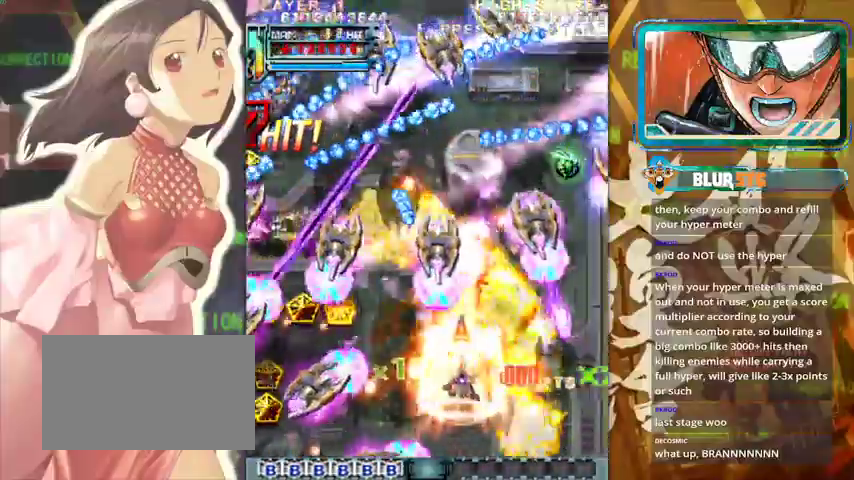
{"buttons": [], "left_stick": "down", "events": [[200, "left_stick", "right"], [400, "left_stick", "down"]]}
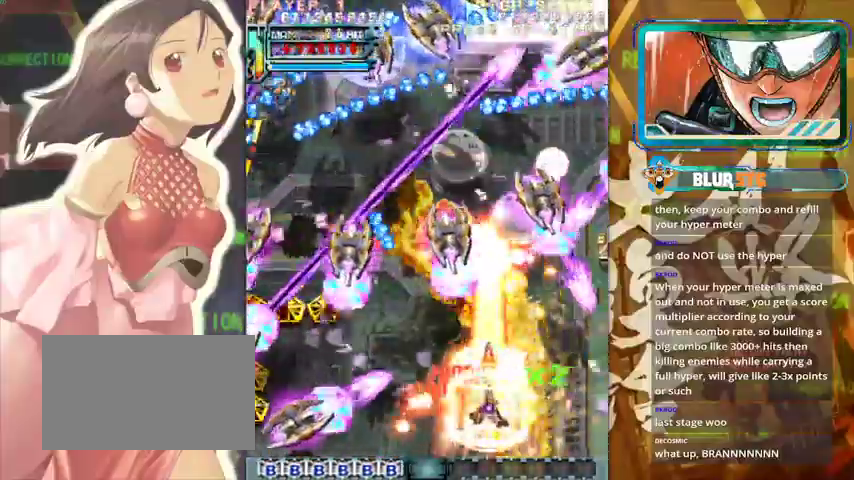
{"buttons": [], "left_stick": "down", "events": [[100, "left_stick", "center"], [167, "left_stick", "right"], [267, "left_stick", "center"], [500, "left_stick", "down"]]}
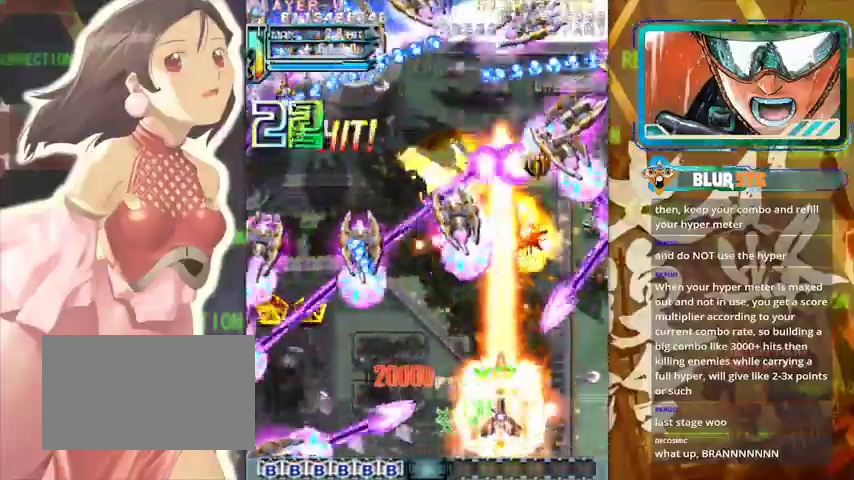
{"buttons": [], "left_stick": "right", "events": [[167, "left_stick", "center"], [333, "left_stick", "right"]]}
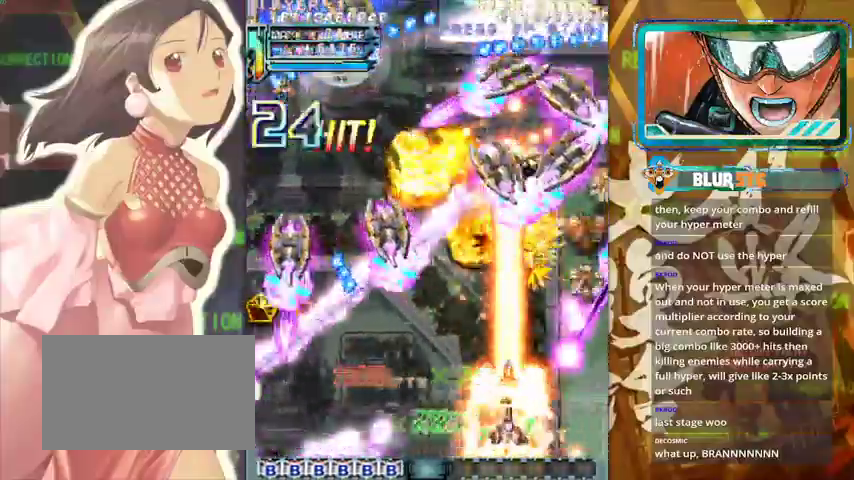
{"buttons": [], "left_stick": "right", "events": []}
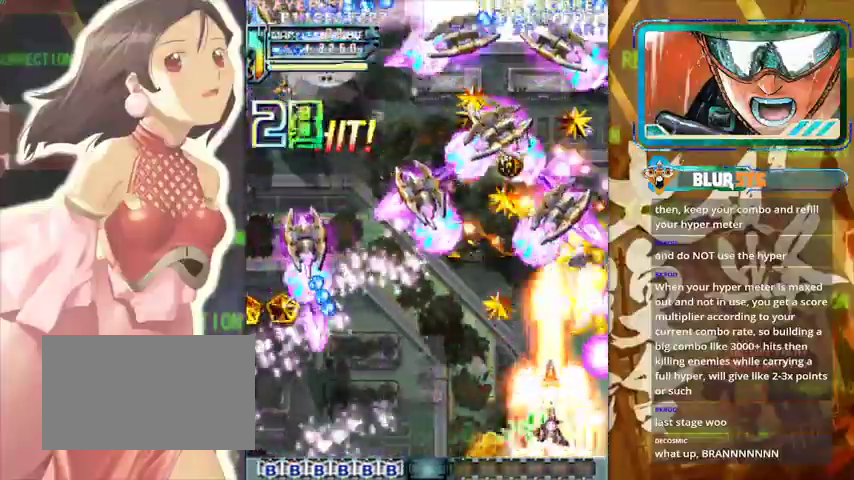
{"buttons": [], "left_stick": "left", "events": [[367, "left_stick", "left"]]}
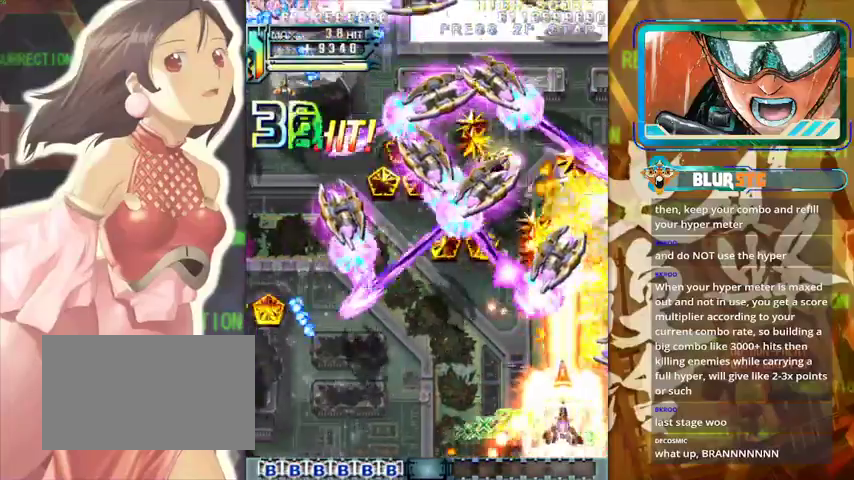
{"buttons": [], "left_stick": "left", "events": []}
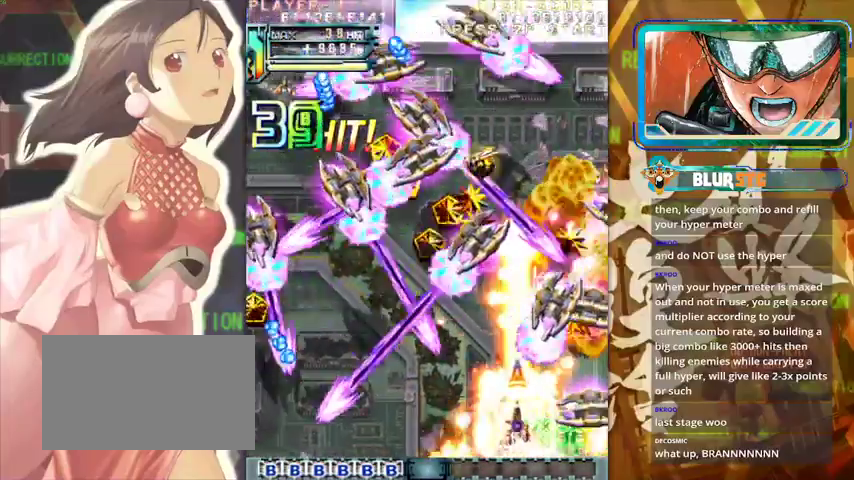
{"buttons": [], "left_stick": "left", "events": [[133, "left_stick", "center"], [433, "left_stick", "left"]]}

◇ ◇ ◇ ◇

[WHAT TO WORK ON]:
The copy you return must match the records above exactly, minus any images.

[REPLY TO THE TASK]:
{"buttons": [], "left_stick": "down", "events": [[200, "left_stick", "right"], [400, "left_stick", "down"]]}
{"buttons": [], "left_stick": "down", "events": [[100, "left_stick", "center"], [167, "left_stick", "right"], [267, "left_stick", "center"], [500, "left_stick", "down"]]}
{"buttons": [], "left_stick": "right", "events": [[167, "left_stick", "center"], [333, "left_stick", "right"]]}
{"buttons": [], "left_stick": "right", "events": []}
{"buttons": [], "left_stick": "left", "events": [[367, "left_stick", "left"]]}
{"buttons": [], "left_stick": "left", "events": []}
{"buttons": [], "left_stick": "left", "events": [[133, "left_stick", "center"], [433, "left_stick", "left"]]}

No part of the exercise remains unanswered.